Whether Classical Literature or Higher Mathematics, Catto was in the classroom. But he also taught his students liberation.

White teaching, Catto worked to secure the voting rights of Blacks in Pennsylvania. He was a member of a number of other civic, literary, patriotic and political groups. He worked to secure justice for all workers, specifically Black people and in his spare time, he was a player-coach for the best baseball team in the city.

His impeccable reputation as a scholar elicited job offers for the position of principal from similar schools located in New York City and Washington, D.C. But Catto was dedicated to his students and in Philadelphia is where he’d stay. His remaining in Philadelphia proved vital to the war effort in Pennsylvania to defend the Union from Confederate attacks; as well as towards the fight for Black liberation.

When Confederate soldiers invaded Pennsylvania, Catto raised a volunteer company of soldiers made up of his students from the Institute of Colored Youth. Although that group of men was not allowed to serve, Catto continued to raise Black troops to fight for the liberation of Black people by way of the Civil War.

He worked with Frederick Douglass and his efforts helped to produce numerous companies of Black troops. Catto was an educator whose focus was education for liberation; equipping his students to use the pen and the gun if necessary.
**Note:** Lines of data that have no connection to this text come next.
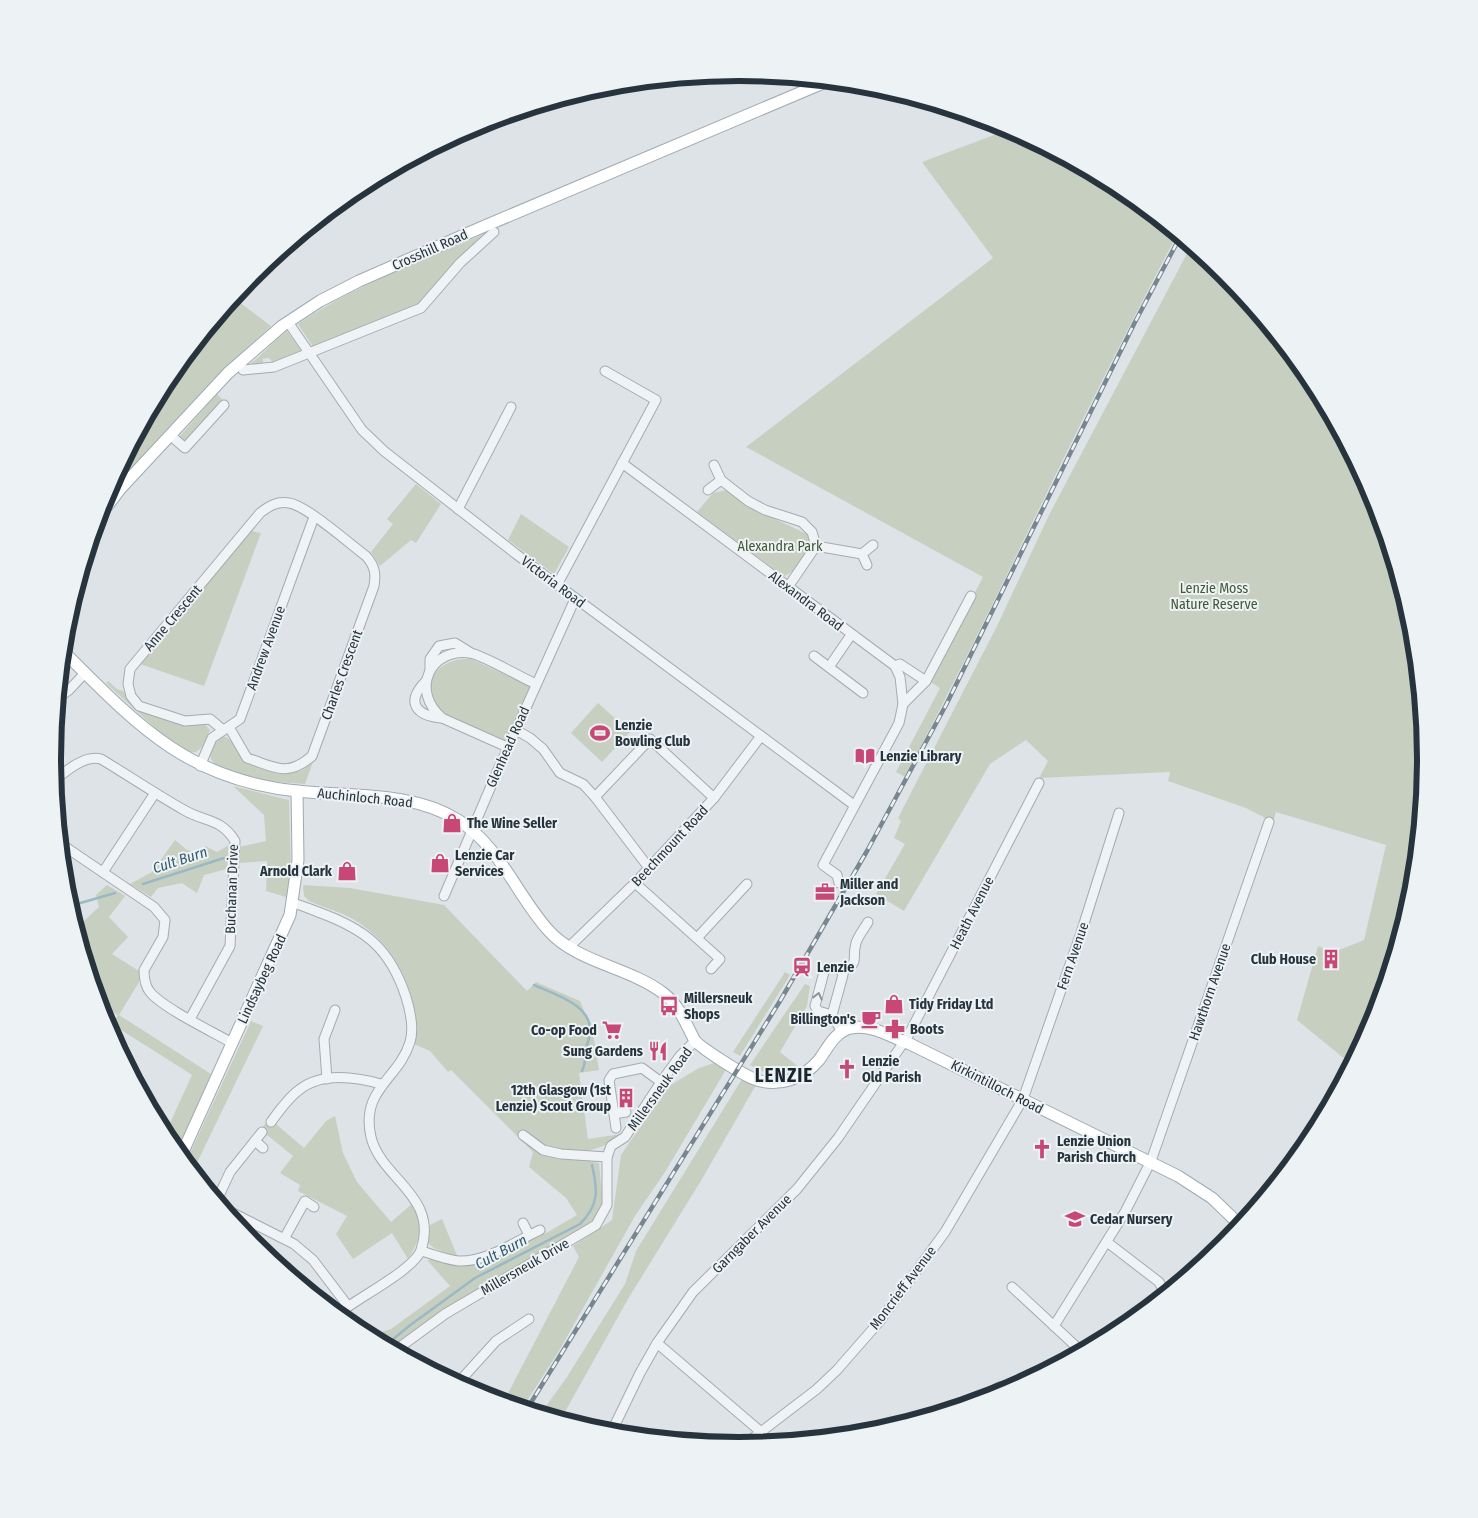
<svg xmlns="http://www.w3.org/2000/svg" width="1478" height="1518" viewBox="0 0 1478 1518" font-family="'Fira Sans Condensed',sans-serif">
<rect width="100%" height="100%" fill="#dee3e7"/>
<g fill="#c7d0c0">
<path d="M1010 129 1121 188 1177 235C1082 413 999 598 905 777L896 772 940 688 929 681 983 577 746 447 993 258 922 162Z"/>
<path d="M489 232 419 306 313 347 298 324C356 284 425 260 489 232Z"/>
<polygon points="1191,246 1225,274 1310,378 1373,497 1412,625 1425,759 1412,893 1373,1022 1351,1064 1297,1020 1318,946 1334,952 1364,940 1386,845 1276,812 1273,822 1246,808 1168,781 1170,772 1039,778 1048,761 1026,740 990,764 904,911 876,894 905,844 894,838 901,821 898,818 997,626 1049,515"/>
<polygon points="234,298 271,326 210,383 115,489 110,486 168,377"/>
<path d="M287 331 302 352 273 363 269 358 263 359V365L247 366C262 356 272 342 287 331Z"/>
<polygon points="217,394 224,401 185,443 179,437"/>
<polygon points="416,484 441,504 416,543 411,540 380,566 371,552 393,524 387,519"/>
<path d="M727 490 745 505 807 534C808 537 810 542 809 546 808 555 793 574 784 576L697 512 713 493Z"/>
<polygon points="521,514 569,547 554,574 508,540"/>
<polygon points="252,531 261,533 204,686 140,664"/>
<path d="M471 659 530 686 505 741 445 714C426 702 425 673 448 663 455 659 463 659 471 659Z"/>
<polygon points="108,681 117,689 123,691 133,705 203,722 210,730 202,747 196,752 187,752 176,747 106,683"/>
<polygon points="598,703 630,732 602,762 571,733"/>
<path d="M219 737H226L232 741 244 760 283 773 301 771 313 762 305 784C283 782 180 779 219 737Z"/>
<polygon points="233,786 289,800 291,873 289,898 266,891 267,861 240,863 239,847 266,841 264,815"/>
<polygon points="175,840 187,850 201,854 205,846 217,852 229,845 227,869 204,875 197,893 182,883 158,888 151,897 130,884 152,872"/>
<polygon points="107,885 125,896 109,917 128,937 112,954 139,971 139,982 119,1015 211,1074 177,1151 165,1134 192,1075 112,1024 118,1015 99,1003 72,914 83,922 99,907 96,895"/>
<path d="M303 885 350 888 444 905 527 991 536 982 580 1001 593 1033 599 1070 579 1073 588 1139 621 1134C612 1144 594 1151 581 1151L580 1159 599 1163 603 1205 596 1220 393 1348 369 1336 391 1329 450 1286 427 1260 432 1259 458 1266 476 1263 548 1232 577 1215 566 1198 529 1167 533 1152 451 1070 448 1072 430 1051 414 1044C421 996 397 946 356 921 342 912 324 908 309 901L304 896Z"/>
<polygon points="785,972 790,975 740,1056 733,1052"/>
<path d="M805 984 810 986 807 1006 780 1052 800 1068C778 1076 770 1077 750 1065Z"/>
<polygon points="251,1021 263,1026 193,1171 186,1162"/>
<polygon points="717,1062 727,1068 665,1172 635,1216 559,1351 523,1407 504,1401 579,1257 573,1246 612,1220 621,1155 667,1087 699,1068"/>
<polygon points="742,1079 756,1085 702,1179 628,1299 561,1419 541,1413 567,1377 625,1284 636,1251"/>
<path d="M335 1116 343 1153 357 1182 391 1222 413 1203C422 1227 422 1238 408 1259L392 1233 353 1259 336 1234 347 1216 298 1191 300 1185 280 1173 293 1156 261 1130 266 1123 273 1127 276 1124 304 1148 326 1121Z"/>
<polygon points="442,1219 458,1258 434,1248 428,1243 430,1225"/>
</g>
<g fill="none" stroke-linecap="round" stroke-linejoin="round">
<g stroke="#9ab8c5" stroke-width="2.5">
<polyline points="143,884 224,858"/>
<polyline points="70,906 115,893"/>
<path d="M534 985C554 994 593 1005 590 1033 590 1038 587 1043 586 1048 585 1056 586 1063 582 1071"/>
<path d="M386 1345 409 1326 475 1278 580 1224C599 1205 598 1191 592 1165"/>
</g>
<defs>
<g id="minor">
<polyline points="288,322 362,430 384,451 516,554 854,805"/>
<polyline points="243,370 274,367 421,308 460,263 494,232"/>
<polyline points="170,435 185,448 224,405"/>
<polyline points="622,463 895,666 900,664 926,681"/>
<polyline points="721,480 748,501 765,510 802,522 812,532 816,546 788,587"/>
<polyline points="708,490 721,480 714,465"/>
<polyline points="458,509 511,407"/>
<polyline points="816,546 862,554"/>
<polyline points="867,565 862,554 873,545"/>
<polyline points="557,585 656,400 605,371"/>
<polyline points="814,656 863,693"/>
<polyline points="895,666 900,677 903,704"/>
<polyline points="829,667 851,635"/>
<polyline points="430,670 430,659 439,646 455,643 471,653"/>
<path d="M425 682C405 703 417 716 442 718"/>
<polyline points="59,697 69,690 85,673"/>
<path d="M223 730 210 719 185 721 139 706 131 696 128 684 130 669 260 513C269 506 277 501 289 503 306 505 350 544 366 556 375 566 376 574 374 586L312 756C287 778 275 767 247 758L229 727"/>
<polyline points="516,730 530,738 543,749 560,773 583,784 595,797 649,868"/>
<path d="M507 747 442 718C410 690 430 648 470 653 483 655 522 678 536 684"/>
<polyline points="200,766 212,738 240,719 314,517"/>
<path d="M55 780C67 770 85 755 101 759 129 776 156 794 184 810 204 822 221 818 235 841L230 946 190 1019"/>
<polyline points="595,797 650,739 714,798"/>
<path d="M61 844 154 907 165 920 163 937 144 970C144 978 145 986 150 992 163 1008 213 1032 232 1043"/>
<polyline points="62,859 68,849"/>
<polyline points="103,872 155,793"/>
<polyline points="635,883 720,959 711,969"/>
<polyline points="839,883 837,875 823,865 899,723 903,704 926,681 971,596"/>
<polyline points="444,896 497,772 575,599"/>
<path d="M293 903C301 905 310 909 318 912 365 929 390 948 406 997 410 1010 414 1029 410 1042 399 1079 360 1089 371 1137 381 1179 439 1196 421 1250 414 1270 357 1298 338 1314"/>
<polyline points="697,938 747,884"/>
<polyline points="569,947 635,883 714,798 761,736"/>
<path d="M842 972C861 961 851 961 856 943 858 936 864 929 868 922"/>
<path d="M832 1015 818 1011 815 1006 824 972 827 968C833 967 841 968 843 975L832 1015 842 1032"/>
<polyline points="327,1079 324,1039 335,1010"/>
<polyline points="614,1114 626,1112"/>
<path d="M271 1122C279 1111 288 1098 299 1090 321 1072 356 1077 381 1084"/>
<polyline points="616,1128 609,1080 613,1074 642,1068 661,1082"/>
<polyline points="523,1135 543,1150 561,1154 607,1157 611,1146 625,1137 661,1082 680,1056 694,1042"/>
<polyline points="255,1141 263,1148"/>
<polyline points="217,1200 230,1172 262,1132"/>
<polyline points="223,1208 294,1244 313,1260 348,1306"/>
<polyline points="523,1223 529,1235"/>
<polyline points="285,1237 305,1201 314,1207"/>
<polyline points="1107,1242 1159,1282 1165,1293"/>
<path d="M421 1251C433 1254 447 1260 459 1261 487 1262 516 1241 540 1230"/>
<polyline points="1012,1287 1081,1351"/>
<polyline points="1054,1326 1125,1212 1151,1161 1269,822"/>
<polyline points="657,1343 761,1432"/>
<polyline points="396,1350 445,1314 596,1225 607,1205 607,1157"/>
<polyline points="458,1383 496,1341 529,1319"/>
<path d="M984 1399C993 1391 1000 1382 1012 1388"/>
<polyline points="611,1433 640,1373 657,1343 693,1292 797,1189 838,1138 908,1036 1039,783"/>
<polyline points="744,1445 817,1389 837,1370 879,1322 945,1232 1023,1099 1081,933 1119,813"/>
</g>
<g id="major">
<polyline points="98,518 121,488 228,373 282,326 320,301 359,281 480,228 828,81"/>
<path d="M63 651C137 725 188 780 297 791 350 797 411 791 458 820 500 846 517 896 549 931 578 963 629 967 663 993 679 1005 685 1022 694 1039 698 1047 744 1075 754 1079 778 1088 803 1079 819 1060 828 1048 834 1032 851 1028 872 1024 891 1037 910 1044L1178 1176 1212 1198 1240 1225"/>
<polyline points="181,1156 290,915 298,860 297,791"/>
</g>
</defs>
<use href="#minor" stroke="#a4abb1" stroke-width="11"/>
<use href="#major" stroke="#9eaab2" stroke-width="13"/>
<use href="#minor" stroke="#f0f3f5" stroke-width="9"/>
<use href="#major" stroke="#fff" stroke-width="11"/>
<defs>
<polyline id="rail" points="527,1409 780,1001 867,851 946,705 1134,324 1180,237"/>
</defs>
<use href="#rail" stroke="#788690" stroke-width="4.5"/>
<use href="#rail" stroke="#edf2f5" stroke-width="2.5" stroke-dasharray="8" stroke-linecap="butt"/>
</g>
<defs><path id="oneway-chevron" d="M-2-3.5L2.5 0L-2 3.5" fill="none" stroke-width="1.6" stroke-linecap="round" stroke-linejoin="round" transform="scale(1.25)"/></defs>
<use stroke="#8c9499" href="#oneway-chevron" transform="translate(818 996) rotate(-76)"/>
<defs>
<symbol id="stadium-bare" viewBox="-9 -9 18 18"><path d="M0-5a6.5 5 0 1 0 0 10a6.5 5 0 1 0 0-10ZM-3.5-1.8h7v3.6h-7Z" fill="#c74874" stroke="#edf2f5" stroke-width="2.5" paint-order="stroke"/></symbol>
<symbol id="library-bare" viewBox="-9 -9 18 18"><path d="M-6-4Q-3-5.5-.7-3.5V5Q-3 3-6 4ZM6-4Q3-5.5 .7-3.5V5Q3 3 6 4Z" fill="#c74874" stroke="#edf2f5" stroke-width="2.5" paint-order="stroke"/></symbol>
<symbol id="shop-bare" viewBox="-9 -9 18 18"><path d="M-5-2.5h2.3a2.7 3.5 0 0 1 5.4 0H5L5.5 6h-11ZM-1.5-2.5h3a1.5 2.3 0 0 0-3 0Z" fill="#c74874" stroke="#edf2f5" stroke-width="2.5" paint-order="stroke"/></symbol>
<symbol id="office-bare" viewBox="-9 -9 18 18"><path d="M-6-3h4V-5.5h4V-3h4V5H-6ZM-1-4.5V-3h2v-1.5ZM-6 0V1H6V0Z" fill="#c74874" stroke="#edf2f5" stroke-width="2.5" paint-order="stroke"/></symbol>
<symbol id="building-bare" viewBox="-9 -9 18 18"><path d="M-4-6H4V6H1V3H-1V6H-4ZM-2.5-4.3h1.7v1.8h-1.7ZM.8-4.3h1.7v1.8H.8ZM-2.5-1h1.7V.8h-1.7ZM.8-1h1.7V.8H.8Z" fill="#c74874" stroke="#edf2f5" stroke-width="2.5" paint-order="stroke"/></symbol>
<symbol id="station-bare" viewBox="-9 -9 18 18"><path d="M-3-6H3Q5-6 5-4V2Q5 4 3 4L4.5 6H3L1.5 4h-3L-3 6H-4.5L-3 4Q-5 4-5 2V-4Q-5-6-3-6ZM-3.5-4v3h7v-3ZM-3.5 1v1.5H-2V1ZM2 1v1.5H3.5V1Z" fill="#c74874" stroke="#edf2f5" stroke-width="2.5" paint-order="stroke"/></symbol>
<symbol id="bus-bare" viewBox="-9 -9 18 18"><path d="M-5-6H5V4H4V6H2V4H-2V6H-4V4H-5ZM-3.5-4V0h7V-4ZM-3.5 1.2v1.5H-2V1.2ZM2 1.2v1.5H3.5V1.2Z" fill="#c74874" stroke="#edf2f5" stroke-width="2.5" paint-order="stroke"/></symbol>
<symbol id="cafe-bare" viewBox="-9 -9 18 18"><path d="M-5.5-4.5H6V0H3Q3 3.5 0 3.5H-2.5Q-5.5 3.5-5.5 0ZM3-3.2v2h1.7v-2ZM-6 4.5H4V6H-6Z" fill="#c74874" stroke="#edf2f5" stroke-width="2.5" paint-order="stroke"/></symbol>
<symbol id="pharmacy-bare" viewBox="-9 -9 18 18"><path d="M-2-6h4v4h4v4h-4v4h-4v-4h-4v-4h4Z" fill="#c74874" stroke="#edf2f5" stroke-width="2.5" paint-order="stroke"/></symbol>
<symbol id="supermarket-bare" viewBox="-9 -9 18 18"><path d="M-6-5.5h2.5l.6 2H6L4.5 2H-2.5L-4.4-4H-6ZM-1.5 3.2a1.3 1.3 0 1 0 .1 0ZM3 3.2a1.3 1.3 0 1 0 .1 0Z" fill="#c74874" stroke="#edf2f5" stroke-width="2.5" paint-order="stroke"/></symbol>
<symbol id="restaurant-bare" viewBox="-9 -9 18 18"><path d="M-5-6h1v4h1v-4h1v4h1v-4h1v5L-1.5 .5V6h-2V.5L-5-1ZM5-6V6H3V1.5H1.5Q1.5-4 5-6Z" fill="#c74874" stroke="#edf2f5" stroke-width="2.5" paint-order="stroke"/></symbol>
<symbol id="church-bare" viewBox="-9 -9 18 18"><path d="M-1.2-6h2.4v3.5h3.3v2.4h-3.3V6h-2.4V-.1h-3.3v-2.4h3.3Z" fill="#c74874" stroke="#edf2f5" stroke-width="2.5" paint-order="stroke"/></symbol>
<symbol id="school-bare" viewBox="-9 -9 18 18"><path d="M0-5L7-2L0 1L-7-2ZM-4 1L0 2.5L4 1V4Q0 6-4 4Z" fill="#c74874" stroke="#edf2f5" stroke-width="2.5" paint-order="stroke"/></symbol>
</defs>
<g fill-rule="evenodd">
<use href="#stadium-bare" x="586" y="719" width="28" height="28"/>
<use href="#library-bare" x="851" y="742" width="28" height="28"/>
<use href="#shop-bare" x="438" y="809" width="28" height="28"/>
<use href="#shop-bare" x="426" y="849" width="28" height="28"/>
<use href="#shop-bare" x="333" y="857" width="28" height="28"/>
<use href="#office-bare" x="811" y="878" width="28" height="28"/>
<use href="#building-bare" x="1317" y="945" width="28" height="28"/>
<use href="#station-bare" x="788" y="953" width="28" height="28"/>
<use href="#shop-bare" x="880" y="990" width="28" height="28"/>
<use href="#bus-bare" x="655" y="992" width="28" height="28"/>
<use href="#cafe-bare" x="857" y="1005" width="28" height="28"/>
<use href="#pharmacy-bare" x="881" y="1015" width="28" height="28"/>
<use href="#supermarket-bare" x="598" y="1016" width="28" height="28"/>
<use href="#restaurant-bare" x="644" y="1037" width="28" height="28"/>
<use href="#church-bare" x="833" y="1055" width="28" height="28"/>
<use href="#building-bare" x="612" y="1084" width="28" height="28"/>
<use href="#church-bare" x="1028" y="1135" width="28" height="28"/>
<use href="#school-bare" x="1061" y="1205" width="28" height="28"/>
</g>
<g text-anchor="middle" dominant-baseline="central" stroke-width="4" stroke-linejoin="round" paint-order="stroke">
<g font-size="14" fill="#28343d" stroke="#edf2f5">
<text transform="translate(430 250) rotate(-24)">Crosshill Road</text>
<text transform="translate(553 582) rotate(37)">Victoria Road</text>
<text transform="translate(806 601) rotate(37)">Alexandra Road</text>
<text transform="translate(173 618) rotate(-50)">Anne Crescent</text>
<text transform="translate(266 648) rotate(-70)">Andrew Avenue</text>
<text transform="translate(342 675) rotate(-70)">Charles Crescent</text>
<text transform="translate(508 747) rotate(-66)">Glenhead Road</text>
<text transform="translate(365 798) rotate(6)">Auchinloch Road</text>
<text transform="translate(670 846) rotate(-47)">Beechmount Road</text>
<text transform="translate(232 889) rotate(-88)">Buchanan Drive</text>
<text transform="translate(972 913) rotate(-63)">Heath Avenue</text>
<text transform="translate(1073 956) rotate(-71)">Fern Avenue</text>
<text transform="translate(262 979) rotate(-65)">Lindsaybeg Road</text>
<text transform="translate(1210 992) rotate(-71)">Hawthorn Avenue</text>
<text transform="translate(997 1087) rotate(27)">Kirkintilloch Road</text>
<text transform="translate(660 1089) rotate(-54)">Millersneuk Road</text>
<text transform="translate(752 1234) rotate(-45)">Garngaber Avenue</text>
<text transform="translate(525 1267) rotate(-30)">Millersneuk Drive</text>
<text transform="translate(903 1288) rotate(-53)">Moncrieff Avenue</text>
</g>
<g font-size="14" fill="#435836" stroke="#edf2f5">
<text x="780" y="546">Alexandra Park</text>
<text x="1214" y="588">Lenzie Moss<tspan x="1214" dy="16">Nature Reserve</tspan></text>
</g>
<g font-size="14" font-weight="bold" fill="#28343d" stroke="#edf2f5" text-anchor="start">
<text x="615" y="725">Lenzie<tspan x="615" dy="16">Bowling Club</tspan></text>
<text x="880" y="756">Lenzie Library</text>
<text x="467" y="823">The Wine Seller</text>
<text x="455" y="855">Lenzie Car<tspan x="455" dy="16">Services</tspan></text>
<text x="332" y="871" text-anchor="end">Arnold Clark</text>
<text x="840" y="884">Miller and<tspan x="840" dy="16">Jackson</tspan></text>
<text x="1316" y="959" text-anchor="end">Club House</text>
<text x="817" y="967">Lenzie</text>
<text x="684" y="998">Millersneuk<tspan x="684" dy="16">Shops</tspan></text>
<text x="909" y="1004">Tidy Friday Ltd</text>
<text x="856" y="1019" text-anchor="end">Billington's</text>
<text x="910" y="1029">Boots</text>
<text x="597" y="1030" text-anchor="end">Co-op Food</text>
<text x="643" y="1051" text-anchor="end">Sung Gardens</text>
<text x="862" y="1061">Lenzie<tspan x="862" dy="16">Old Parish</tspan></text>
<text x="611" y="1090" text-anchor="end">12th Glasgow (1st<tspan x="611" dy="16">Lenzie) Scout Group</tspan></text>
<text x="1057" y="1141">Lenzie Union<tspan x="1057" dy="16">Parish Church</tspan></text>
<text x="1090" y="1219">Cedar Nursery</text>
</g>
<g font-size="15" font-style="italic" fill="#345a6f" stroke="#edf2f5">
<text transform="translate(180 860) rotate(-18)">Cult Burn</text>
<text transform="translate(501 1252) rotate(-28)">Cult Burn</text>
</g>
<g font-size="19" font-weight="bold" letter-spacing="1" fill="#1a252e" stroke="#edf2f5">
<text x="784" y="1075">LENZIE</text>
</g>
</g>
<path d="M0 0H1478V1518H0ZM61 759a678 678 0 1 1 1356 0a678 678 0 1 1-1356 0Z" fill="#edf2f5" fill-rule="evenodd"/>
<path fill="none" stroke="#28343d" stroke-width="6" d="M61 759a678 678 0 1 1 1356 0a678 678 0 1 1-1356 0Z"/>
</svg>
His death was a result of racists who did not agree with his message and his activism. Sadly, while walking home in preparation to continue to register Black Philadelphians to vote, he was shot and died when carried to the local police station. He was engaged to another freedom fighter and Educator Hall of Famer, Caroline LeCount.

It is important that educators not only talk the talk, but that they also walk the walk. Catto is an example of an educator who did both. He used his platform to be a living example of how to educate to liberate. Catto was clear about his purpose of equipping and empowering a people to take their freedom from the hands of their oppressor. May we all be so impactful as Mr. Octavious Catto.

Octavius V. Catto; a member of our Black Educators Hall of Fame.